====== Data provided
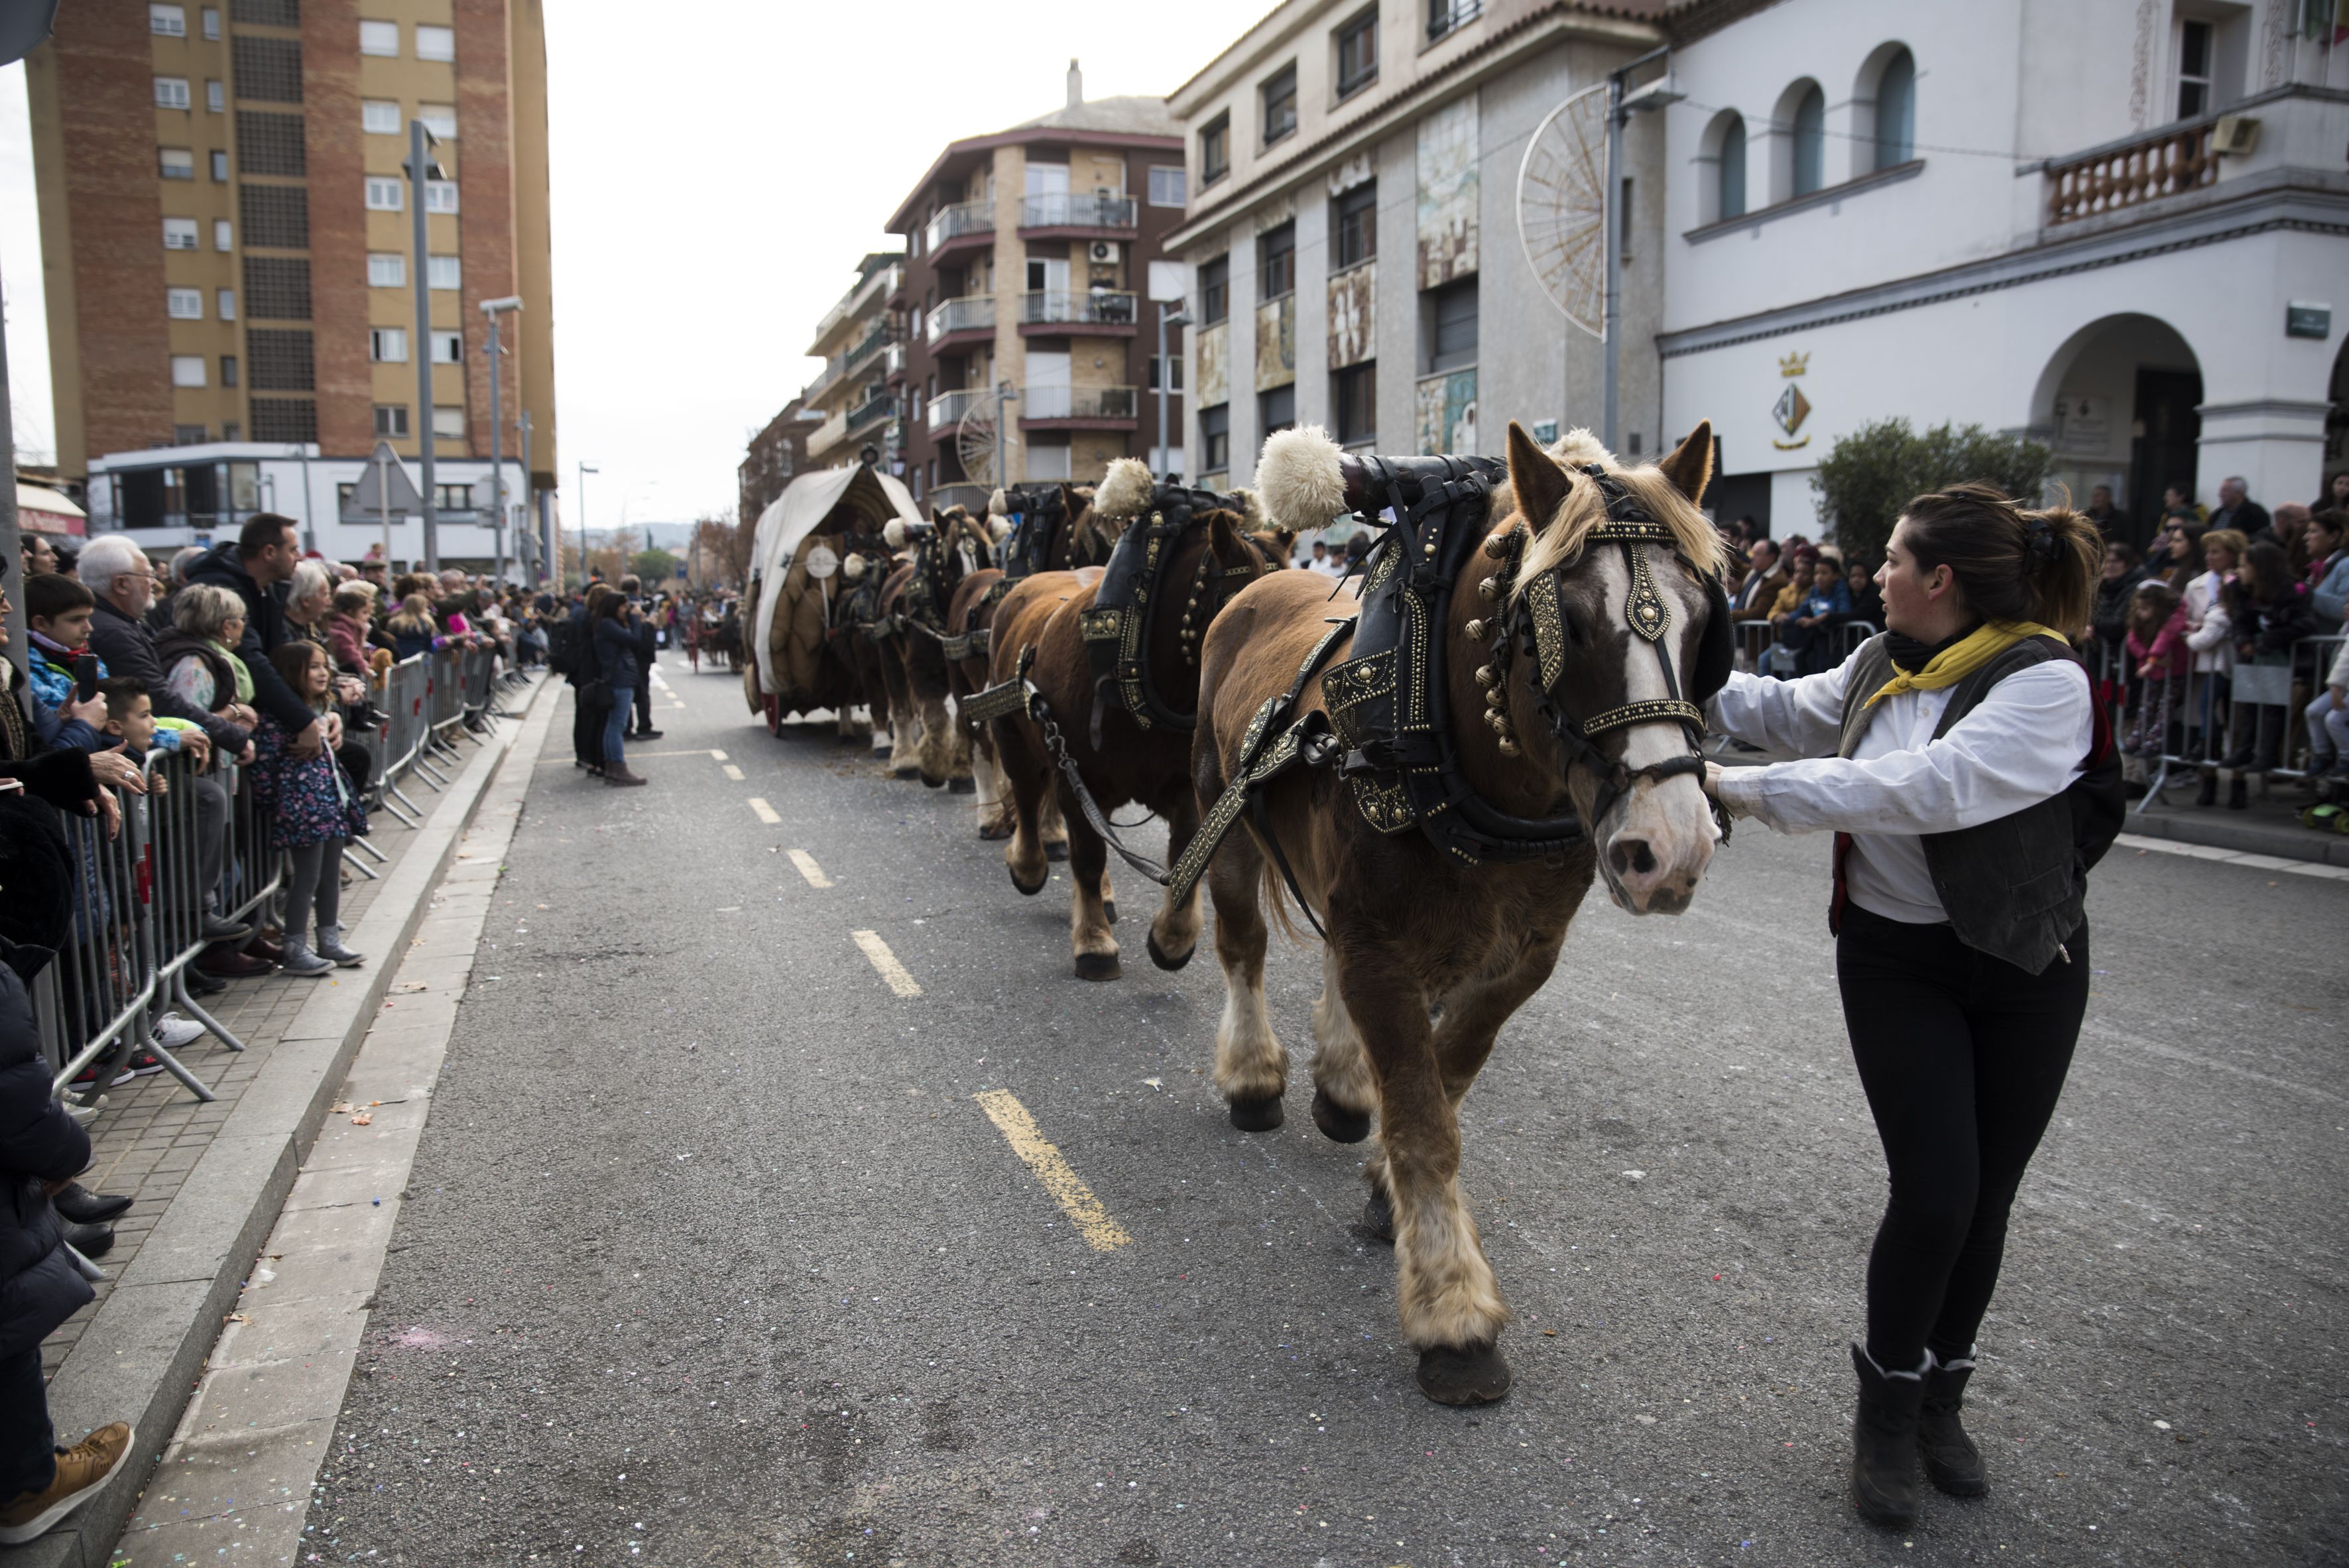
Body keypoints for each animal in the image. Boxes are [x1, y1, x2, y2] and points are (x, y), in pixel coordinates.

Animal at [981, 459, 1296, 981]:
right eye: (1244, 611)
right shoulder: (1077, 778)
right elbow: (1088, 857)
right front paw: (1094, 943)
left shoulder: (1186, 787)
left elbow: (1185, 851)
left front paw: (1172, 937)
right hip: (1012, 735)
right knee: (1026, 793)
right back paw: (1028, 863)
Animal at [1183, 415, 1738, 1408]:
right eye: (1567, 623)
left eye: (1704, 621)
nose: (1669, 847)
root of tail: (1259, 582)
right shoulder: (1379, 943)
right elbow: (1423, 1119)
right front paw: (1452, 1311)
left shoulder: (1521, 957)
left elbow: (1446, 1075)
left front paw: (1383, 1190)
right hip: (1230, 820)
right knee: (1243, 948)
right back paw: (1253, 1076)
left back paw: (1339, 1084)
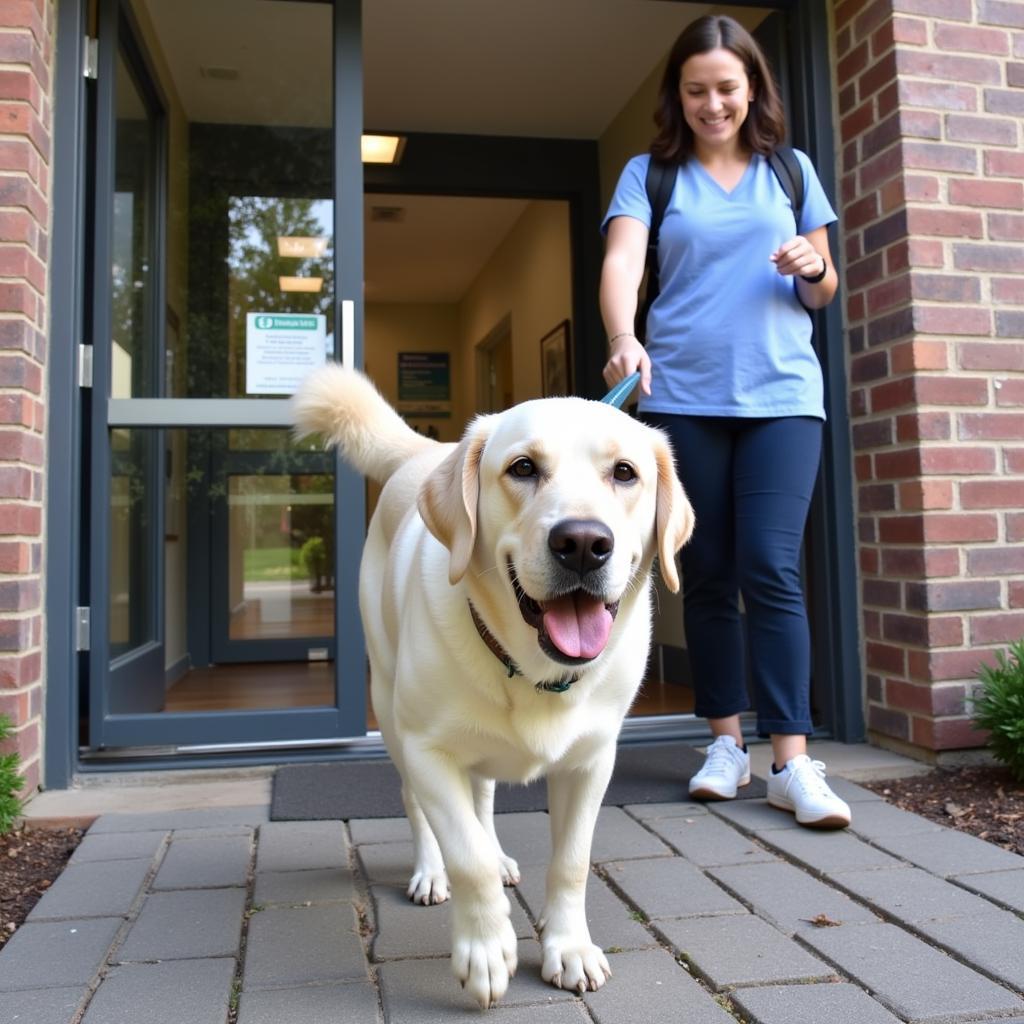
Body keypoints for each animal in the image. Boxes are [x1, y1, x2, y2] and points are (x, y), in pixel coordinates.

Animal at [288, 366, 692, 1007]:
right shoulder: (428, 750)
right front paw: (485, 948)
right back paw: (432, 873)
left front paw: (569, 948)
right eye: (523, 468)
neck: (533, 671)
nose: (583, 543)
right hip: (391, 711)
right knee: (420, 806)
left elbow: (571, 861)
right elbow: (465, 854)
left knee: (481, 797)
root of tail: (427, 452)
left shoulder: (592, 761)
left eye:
============
**Required action**. Without copying any picture, write out the entries exactly.

**Solution to this exercise**.
Body keypoints for each animal in the image. Boxes are [x1, y1, x2, y2] and points are (x, y), in pixel coordinates.

Animal at [981, 459, 1296, 981]:
right eye: (1244, 611)
right shoulder: (1077, 778)
right elbow: (1088, 857)
right front paw: (1094, 943)
left shoulder: (1186, 787)
left elbow: (1185, 851)
left front paw: (1172, 937)
right hip: (1012, 735)
right knee: (1026, 793)
right back paw: (1028, 863)
Animal at [1183, 415, 1738, 1408]:
right eye: (1567, 623)
left eye: (1704, 621)
nose: (1669, 847)
root of tail: (1259, 582)
right shoulder: (1379, 943)
right elbow: (1423, 1119)
right front paw: (1452, 1311)
left shoulder: (1521, 957)
left elbow: (1446, 1075)
left front paw: (1383, 1190)
right hip: (1230, 820)
right knee: (1243, 948)
right back paw: (1253, 1076)
left back paw: (1339, 1084)
Body keypoints for each animal in the image. Boxes are [x1, y1, x2, y2] and points are (x, y), in pixel coordinates.

Animal at [288, 366, 692, 1007]:
right shoulder: (428, 750)
right front paw: (485, 948)
right back paw: (432, 873)
left front paw: (569, 948)
right eye: (523, 468)
neck: (533, 671)
nose: (583, 543)
right hip: (391, 711)
right knee: (420, 806)
left elbow: (571, 861)
right elbow: (465, 854)
left knee: (481, 797)
root of tail: (427, 452)
left shoulder: (592, 761)
left eye:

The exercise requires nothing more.